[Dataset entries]
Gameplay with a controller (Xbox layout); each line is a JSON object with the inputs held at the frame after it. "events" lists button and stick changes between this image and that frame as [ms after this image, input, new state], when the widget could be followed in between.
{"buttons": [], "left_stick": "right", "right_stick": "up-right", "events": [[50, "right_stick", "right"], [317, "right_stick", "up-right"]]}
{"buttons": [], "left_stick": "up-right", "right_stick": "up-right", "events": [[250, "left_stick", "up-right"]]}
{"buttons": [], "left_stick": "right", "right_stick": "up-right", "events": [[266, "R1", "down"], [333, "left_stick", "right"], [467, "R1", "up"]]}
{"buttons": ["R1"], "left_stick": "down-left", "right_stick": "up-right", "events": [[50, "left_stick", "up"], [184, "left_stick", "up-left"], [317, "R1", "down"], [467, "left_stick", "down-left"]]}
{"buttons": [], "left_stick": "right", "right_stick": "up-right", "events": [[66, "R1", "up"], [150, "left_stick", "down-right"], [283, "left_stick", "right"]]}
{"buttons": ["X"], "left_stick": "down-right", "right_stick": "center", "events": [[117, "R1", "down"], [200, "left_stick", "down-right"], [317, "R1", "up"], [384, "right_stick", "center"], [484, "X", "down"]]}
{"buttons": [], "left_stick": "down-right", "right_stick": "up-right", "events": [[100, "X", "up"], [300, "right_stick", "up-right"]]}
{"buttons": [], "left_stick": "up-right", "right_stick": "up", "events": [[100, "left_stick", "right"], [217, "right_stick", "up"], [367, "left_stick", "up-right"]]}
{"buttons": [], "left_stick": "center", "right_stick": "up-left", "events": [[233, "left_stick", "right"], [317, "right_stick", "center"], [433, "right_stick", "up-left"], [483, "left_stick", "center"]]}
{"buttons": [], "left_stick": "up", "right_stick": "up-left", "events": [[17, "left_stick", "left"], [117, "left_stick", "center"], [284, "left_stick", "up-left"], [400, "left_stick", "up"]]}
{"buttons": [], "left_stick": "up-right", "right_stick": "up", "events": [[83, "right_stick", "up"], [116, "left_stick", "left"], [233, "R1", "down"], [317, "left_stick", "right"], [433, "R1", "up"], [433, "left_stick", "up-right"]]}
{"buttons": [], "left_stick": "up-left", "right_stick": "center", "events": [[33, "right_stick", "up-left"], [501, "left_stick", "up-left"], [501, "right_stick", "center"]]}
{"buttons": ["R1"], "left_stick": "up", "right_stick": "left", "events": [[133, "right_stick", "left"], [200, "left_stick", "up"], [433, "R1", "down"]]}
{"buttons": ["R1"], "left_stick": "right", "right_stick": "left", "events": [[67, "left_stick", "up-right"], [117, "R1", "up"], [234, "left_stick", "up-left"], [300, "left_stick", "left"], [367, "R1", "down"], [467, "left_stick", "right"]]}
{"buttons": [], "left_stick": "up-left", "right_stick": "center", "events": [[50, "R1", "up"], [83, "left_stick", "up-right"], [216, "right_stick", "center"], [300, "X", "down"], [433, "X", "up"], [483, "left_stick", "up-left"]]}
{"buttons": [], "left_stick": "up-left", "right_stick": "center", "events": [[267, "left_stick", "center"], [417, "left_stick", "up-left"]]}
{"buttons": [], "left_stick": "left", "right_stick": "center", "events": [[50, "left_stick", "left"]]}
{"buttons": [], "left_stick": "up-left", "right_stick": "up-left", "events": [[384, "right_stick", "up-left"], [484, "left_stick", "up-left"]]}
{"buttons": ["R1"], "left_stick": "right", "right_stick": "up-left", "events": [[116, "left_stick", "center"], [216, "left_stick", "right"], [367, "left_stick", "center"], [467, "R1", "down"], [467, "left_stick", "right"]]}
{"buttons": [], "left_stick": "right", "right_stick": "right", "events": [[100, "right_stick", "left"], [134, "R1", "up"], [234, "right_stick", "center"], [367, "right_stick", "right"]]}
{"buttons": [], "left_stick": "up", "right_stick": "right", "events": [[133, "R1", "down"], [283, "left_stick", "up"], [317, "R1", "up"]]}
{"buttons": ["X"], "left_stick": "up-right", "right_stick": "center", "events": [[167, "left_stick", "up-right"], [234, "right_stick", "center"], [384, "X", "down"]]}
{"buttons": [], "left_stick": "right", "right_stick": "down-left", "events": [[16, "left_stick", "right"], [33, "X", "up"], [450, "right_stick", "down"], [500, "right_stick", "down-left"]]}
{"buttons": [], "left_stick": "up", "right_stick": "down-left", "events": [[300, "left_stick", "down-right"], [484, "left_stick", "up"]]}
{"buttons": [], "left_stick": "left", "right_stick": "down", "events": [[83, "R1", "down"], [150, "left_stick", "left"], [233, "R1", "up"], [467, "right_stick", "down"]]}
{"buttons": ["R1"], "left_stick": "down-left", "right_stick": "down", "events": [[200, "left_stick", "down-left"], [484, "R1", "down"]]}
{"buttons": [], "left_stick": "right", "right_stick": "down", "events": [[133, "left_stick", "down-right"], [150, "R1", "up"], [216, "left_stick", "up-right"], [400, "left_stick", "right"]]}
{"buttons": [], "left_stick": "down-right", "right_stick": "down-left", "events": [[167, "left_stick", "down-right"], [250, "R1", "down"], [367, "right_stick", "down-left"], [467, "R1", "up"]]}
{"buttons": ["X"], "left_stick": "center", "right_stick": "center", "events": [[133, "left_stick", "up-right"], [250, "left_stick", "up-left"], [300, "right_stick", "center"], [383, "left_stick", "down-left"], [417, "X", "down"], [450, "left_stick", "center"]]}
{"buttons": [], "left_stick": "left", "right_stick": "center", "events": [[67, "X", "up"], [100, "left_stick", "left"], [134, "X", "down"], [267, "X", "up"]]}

--- Problem ---
Copy the entries exactly as they appear.

--- Solution for this problem ---
Gameplay with a controller (Xbox layout); each line is a JSON object with the inputs held at the frame after it. "events" lists button and stick changes between this image and that frame as [ms after this image, input, new state], when the widget could be followed in between.
{"buttons": [], "left_stick": "right", "right_stick": "up-right", "events": [[50, "right_stick", "right"], [317, "right_stick", "up-right"]]}
{"buttons": [], "left_stick": "up-right", "right_stick": "up-right", "events": [[250, "left_stick", "up-right"]]}
{"buttons": [], "left_stick": "right", "right_stick": "up-right", "events": [[266, "R1", "down"], [333, "left_stick", "right"], [467, "R1", "up"]]}
{"buttons": ["R1"], "left_stick": "down-left", "right_stick": "up-right", "events": [[50, "left_stick", "up"], [184, "left_stick", "up-left"], [317, "R1", "down"], [467, "left_stick", "down-left"]]}
{"buttons": [], "left_stick": "right", "right_stick": "up-right", "events": [[66, "R1", "up"], [150, "left_stick", "down-right"], [283, "left_stick", "right"]]}
{"buttons": ["X"], "left_stick": "down-right", "right_stick": "center", "events": [[117, "R1", "down"], [200, "left_stick", "down-right"], [317, "R1", "up"], [384, "right_stick", "center"], [484, "X", "down"]]}
{"buttons": [], "left_stick": "down-right", "right_stick": "up-right", "events": [[100, "X", "up"], [300, "right_stick", "up-right"]]}
{"buttons": [], "left_stick": "up-right", "right_stick": "up", "events": [[100, "left_stick", "right"], [217, "right_stick", "up"], [367, "left_stick", "up-right"]]}
{"buttons": [], "left_stick": "center", "right_stick": "up-left", "events": [[233, "left_stick", "right"], [317, "right_stick", "center"], [433, "right_stick", "up-left"], [483, "left_stick", "center"]]}
{"buttons": [], "left_stick": "up", "right_stick": "up-left", "events": [[17, "left_stick", "left"], [117, "left_stick", "center"], [284, "left_stick", "up-left"], [400, "left_stick", "up"]]}
{"buttons": [], "left_stick": "up-right", "right_stick": "up", "events": [[83, "right_stick", "up"], [116, "left_stick", "left"], [233, "R1", "down"], [317, "left_stick", "right"], [433, "R1", "up"], [433, "left_stick", "up-right"]]}
{"buttons": [], "left_stick": "up-left", "right_stick": "center", "events": [[33, "right_stick", "up-left"], [501, "left_stick", "up-left"], [501, "right_stick", "center"]]}
{"buttons": ["R1"], "left_stick": "up", "right_stick": "left", "events": [[133, "right_stick", "left"], [200, "left_stick", "up"], [433, "R1", "down"]]}
{"buttons": ["R1"], "left_stick": "right", "right_stick": "left", "events": [[67, "left_stick", "up-right"], [117, "R1", "up"], [234, "left_stick", "up-left"], [300, "left_stick", "left"], [367, "R1", "down"], [467, "left_stick", "right"]]}
{"buttons": [], "left_stick": "up-left", "right_stick": "center", "events": [[50, "R1", "up"], [83, "left_stick", "up-right"], [216, "right_stick", "center"], [300, "X", "down"], [433, "X", "up"], [483, "left_stick", "up-left"]]}
{"buttons": [], "left_stick": "up-left", "right_stick": "center", "events": [[267, "left_stick", "center"], [417, "left_stick", "up-left"]]}
{"buttons": [], "left_stick": "left", "right_stick": "center", "events": [[50, "left_stick", "left"]]}
{"buttons": [], "left_stick": "up-left", "right_stick": "up-left", "events": [[384, "right_stick", "up-left"], [484, "left_stick", "up-left"]]}
{"buttons": ["R1"], "left_stick": "right", "right_stick": "up-left", "events": [[116, "left_stick", "center"], [216, "left_stick", "right"], [367, "left_stick", "center"], [467, "R1", "down"], [467, "left_stick", "right"]]}
{"buttons": [], "left_stick": "right", "right_stick": "right", "events": [[100, "right_stick", "left"], [134, "R1", "up"], [234, "right_stick", "center"], [367, "right_stick", "right"]]}
{"buttons": [], "left_stick": "up", "right_stick": "right", "events": [[133, "R1", "down"], [283, "left_stick", "up"], [317, "R1", "up"]]}
{"buttons": ["X"], "left_stick": "up-right", "right_stick": "center", "events": [[167, "left_stick", "up-right"], [234, "right_stick", "center"], [384, "X", "down"]]}
{"buttons": [], "left_stick": "right", "right_stick": "down-left", "events": [[16, "left_stick", "right"], [33, "X", "up"], [450, "right_stick", "down"], [500, "right_stick", "down-left"]]}
{"buttons": [], "left_stick": "up", "right_stick": "down-left", "events": [[300, "left_stick", "down-right"], [484, "left_stick", "up"]]}
{"buttons": [], "left_stick": "left", "right_stick": "down", "events": [[83, "R1", "down"], [150, "left_stick", "left"], [233, "R1", "up"], [467, "right_stick", "down"]]}
{"buttons": ["R1"], "left_stick": "down-left", "right_stick": "down", "events": [[200, "left_stick", "down-left"], [484, "R1", "down"]]}
{"buttons": [], "left_stick": "right", "right_stick": "down", "events": [[133, "left_stick", "down-right"], [150, "R1", "up"], [216, "left_stick", "up-right"], [400, "left_stick", "right"]]}
{"buttons": [], "left_stick": "down-right", "right_stick": "down-left", "events": [[167, "left_stick", "down-right"], [250, "R1", "down"], [367, "right_stick", "down-left"], [467, "R1", "up"]]}
{"buttons": ["X"], "left_stick": "center", "right_stick": "center", "events": [[133, "left_stick", "up-right"], [250, "left_stick", "up-left"], [300, "right_stick", "center"], [383, "left_stick", "down-left"], [417, "X", "down"], [450, "left_stick", "center"]]}
{"buttons": [], "left_stick": "left", "right_stick": "center", "events": [[67, "X", "up"], [100, "left_stick", "left"], [134, "X", "down"], [267, "X", "up"]]}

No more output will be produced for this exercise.